TASK BRIEF = Nothing but the pictures gets dropped; retype every entry exactly.

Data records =
== == ==

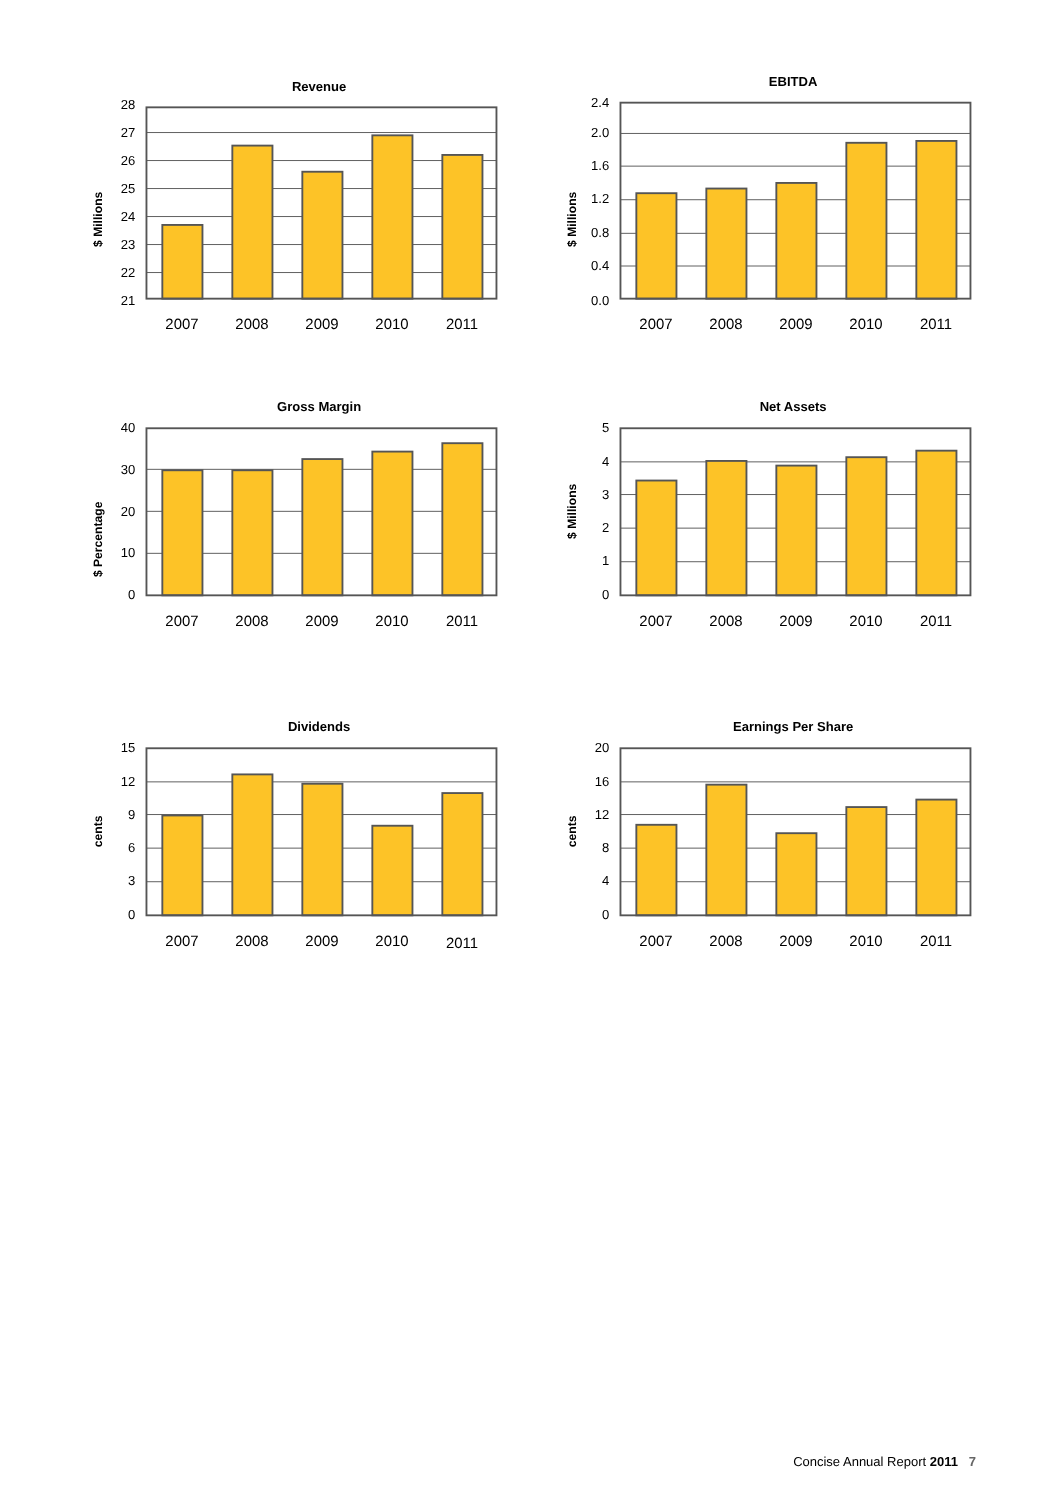Revenue
$ Millions
28
27
26
25
24
23
22
21
2007
2008
2009
2010
2011
EBITDA
$ Millions
2.4
2.0
1.6
1.2
0.8
0.4
0.0
2007
2008
2009
2010
2011
Gross Margin
$ Percentage
40
30
20
10
0
2007
2008
2009
2010
2011
Net Assets
$ Millions
5
4
3
2
1
0
2007
2008
2009
2010
2011
Dividends
cents
15
12
9
6
3
0
2007
2008
2009
2010
2011
Earnings Per Share
cents
20
16
12
8
4
0
2007
2008
2009
2010
2011
Concise Annual Report 2011 7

== == ==

RESPONSE =
Revenue
$ Millions
28
27
26
25
24
23
22
21
2007
2008
2009
2010
2011
EBITDA
$ Millions
2.4
2.0
1.6
1.2
0.8
0.4
0.0
2007
2008
2009
2010
2011
Gross Margin
$ Percentage
40
30
20
10
0
2007
2008
2009
2010
2011
Net Assets
$ Millions
5
4
3
2
1
0
2007
2008
2009
2010
2011
Dividends
cents
15
12
9
6
3
0
2007
2008
2009
2010
2011
Earnings Per Share
cents
20
16
12
8
4
0
2007
2008
2009
2010
2011
Concise Annual Report 2011 7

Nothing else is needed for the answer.